Contacté par Le Lanceur, Marc Guez, directeur général de la société, confirme : “L’assemblée générale des associés de la SCPP a voté depuis de nombreuses années, et à une immense majorité, une politique d’aides comprenant des droits de tirage et des aides sélectives. Un changement de cette politique est de la compétence du conseil d’administration, puis de l’assemblée générale. À ce jour, je n’ai pas reçu de demande de changement.”
De l’argent public ou privé ?
L’argent de ce fonds d’aide est-il public ou privé ? Pour les dirigeants de la SCPP, tant la rémunération équitable que la copie privée sont une forme d’indemnisation pour l’abandon d’une partie des droits des producteurs sur les œuvres, respectivement la diffusion en public et la copie à usage privé. À ce titre, il s’agit, selon la SCPP, “de fonds privés, dont le législateur a attribué la gestion et le contrôle aux associés des SPRD”.
Sur ce point, elle s’oppose à la vision de la commission de contrôle et du ministère de la Culture qui, selon elle, “continuent de raisonner comme si ces fonds étaient publics, issus du produit de l’impôt, c’est-à-dire à usage nécessairement sélectif et redistributif”.
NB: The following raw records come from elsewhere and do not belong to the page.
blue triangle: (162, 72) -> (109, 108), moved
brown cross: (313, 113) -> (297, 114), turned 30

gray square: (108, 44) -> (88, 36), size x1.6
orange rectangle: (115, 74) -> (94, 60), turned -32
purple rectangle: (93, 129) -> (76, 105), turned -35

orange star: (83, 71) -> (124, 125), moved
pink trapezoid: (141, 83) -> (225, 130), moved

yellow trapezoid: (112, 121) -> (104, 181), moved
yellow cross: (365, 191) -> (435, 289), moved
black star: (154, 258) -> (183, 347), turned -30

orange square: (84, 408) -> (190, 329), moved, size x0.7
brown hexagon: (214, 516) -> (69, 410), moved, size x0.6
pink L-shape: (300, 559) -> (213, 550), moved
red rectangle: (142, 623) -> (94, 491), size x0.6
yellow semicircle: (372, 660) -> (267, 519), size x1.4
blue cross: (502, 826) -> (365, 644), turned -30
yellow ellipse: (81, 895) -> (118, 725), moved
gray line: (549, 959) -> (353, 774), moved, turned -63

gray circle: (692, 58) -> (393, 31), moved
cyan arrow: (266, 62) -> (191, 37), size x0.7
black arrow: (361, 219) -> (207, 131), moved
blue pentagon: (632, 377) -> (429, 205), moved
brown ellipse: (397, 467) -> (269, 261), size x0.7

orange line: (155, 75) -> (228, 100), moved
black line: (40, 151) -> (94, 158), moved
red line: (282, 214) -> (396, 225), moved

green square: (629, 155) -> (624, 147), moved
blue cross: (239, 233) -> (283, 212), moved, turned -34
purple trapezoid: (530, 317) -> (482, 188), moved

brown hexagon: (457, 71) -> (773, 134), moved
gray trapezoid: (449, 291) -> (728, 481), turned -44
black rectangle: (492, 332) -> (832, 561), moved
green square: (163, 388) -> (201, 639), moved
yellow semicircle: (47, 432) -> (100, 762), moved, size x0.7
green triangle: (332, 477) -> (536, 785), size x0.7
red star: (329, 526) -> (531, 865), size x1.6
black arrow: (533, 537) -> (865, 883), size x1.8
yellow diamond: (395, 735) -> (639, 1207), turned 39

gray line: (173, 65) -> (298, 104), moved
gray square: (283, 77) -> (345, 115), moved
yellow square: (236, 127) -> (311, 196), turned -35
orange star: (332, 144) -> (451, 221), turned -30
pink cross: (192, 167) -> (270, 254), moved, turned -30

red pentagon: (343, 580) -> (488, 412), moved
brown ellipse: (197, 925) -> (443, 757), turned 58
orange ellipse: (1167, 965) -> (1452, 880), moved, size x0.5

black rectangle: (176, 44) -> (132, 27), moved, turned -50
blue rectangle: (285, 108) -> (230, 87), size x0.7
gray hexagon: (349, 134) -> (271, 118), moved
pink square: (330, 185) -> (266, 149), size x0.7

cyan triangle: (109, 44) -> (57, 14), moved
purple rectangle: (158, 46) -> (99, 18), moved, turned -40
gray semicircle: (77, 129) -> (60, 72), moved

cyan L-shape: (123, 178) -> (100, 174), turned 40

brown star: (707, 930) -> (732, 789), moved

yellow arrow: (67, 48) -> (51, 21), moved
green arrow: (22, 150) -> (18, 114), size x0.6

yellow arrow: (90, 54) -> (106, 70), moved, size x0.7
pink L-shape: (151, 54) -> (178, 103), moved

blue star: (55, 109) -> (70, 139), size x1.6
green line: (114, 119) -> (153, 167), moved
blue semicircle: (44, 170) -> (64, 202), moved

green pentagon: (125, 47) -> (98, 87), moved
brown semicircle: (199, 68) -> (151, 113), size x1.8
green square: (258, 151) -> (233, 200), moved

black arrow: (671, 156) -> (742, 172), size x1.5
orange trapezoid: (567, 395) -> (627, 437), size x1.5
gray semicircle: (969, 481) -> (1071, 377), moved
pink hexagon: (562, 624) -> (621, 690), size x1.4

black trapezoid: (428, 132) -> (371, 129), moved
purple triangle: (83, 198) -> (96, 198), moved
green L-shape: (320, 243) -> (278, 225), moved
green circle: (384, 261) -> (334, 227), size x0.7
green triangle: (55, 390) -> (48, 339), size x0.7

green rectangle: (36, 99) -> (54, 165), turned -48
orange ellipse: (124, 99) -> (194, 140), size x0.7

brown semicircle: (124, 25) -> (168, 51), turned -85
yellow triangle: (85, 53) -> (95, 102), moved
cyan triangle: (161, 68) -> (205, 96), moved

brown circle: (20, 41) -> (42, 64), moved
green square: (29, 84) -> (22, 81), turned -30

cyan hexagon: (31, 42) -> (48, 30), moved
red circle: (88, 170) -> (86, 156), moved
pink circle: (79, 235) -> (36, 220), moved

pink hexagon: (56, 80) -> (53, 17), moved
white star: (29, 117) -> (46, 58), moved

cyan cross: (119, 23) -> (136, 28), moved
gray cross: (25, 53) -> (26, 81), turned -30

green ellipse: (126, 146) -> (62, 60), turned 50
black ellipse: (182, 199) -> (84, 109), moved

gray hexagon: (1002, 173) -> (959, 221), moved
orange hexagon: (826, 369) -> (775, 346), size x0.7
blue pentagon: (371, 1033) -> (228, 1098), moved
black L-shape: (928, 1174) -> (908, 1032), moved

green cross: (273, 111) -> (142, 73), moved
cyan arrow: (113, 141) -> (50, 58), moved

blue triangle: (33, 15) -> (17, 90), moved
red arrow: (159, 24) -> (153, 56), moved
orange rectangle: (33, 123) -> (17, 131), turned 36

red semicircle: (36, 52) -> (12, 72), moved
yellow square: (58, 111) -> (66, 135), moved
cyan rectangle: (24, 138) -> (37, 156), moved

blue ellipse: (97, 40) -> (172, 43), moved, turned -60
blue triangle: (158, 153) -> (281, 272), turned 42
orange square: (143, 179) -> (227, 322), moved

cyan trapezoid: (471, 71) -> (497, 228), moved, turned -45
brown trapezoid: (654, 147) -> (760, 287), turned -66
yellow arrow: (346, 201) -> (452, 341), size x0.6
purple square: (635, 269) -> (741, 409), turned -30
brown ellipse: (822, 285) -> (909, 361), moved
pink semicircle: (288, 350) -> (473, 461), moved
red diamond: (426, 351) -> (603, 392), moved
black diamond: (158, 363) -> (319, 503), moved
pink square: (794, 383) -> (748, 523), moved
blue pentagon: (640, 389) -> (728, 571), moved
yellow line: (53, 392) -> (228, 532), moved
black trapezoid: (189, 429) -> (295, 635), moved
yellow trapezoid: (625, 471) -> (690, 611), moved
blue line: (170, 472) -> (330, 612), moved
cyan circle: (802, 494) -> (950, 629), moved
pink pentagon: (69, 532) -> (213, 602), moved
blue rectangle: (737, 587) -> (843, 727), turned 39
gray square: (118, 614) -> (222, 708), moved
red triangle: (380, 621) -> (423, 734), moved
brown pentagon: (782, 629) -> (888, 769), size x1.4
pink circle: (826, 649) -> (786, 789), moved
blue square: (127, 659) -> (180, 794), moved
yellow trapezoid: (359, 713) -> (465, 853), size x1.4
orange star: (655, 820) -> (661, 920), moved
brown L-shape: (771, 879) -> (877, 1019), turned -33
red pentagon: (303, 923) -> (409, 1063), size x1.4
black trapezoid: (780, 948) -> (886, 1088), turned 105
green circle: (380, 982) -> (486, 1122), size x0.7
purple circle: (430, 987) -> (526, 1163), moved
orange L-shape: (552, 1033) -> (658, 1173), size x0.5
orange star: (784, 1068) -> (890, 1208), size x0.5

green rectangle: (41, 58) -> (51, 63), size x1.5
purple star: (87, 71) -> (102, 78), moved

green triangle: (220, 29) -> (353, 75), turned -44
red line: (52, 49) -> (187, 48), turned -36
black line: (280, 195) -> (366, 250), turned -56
A l’inverse, Marcel Rogemont, député PS d’Ille-et-Vilaine et rapporteur l’an dernier d’une mission d’information sur les 30 ans de la rémunération pour copie privée, juge au contraire que cet argent est “clairement de l’argent public”. D’ailleurs, les SPRD sont, selon lui, “certes dans l’espace privé, mais elles ont une vocation, une sorte de mission de service public. C’est pourquoi la commission de contrôle a été mise en place, avec des gens détachés de la Cour des comptes.”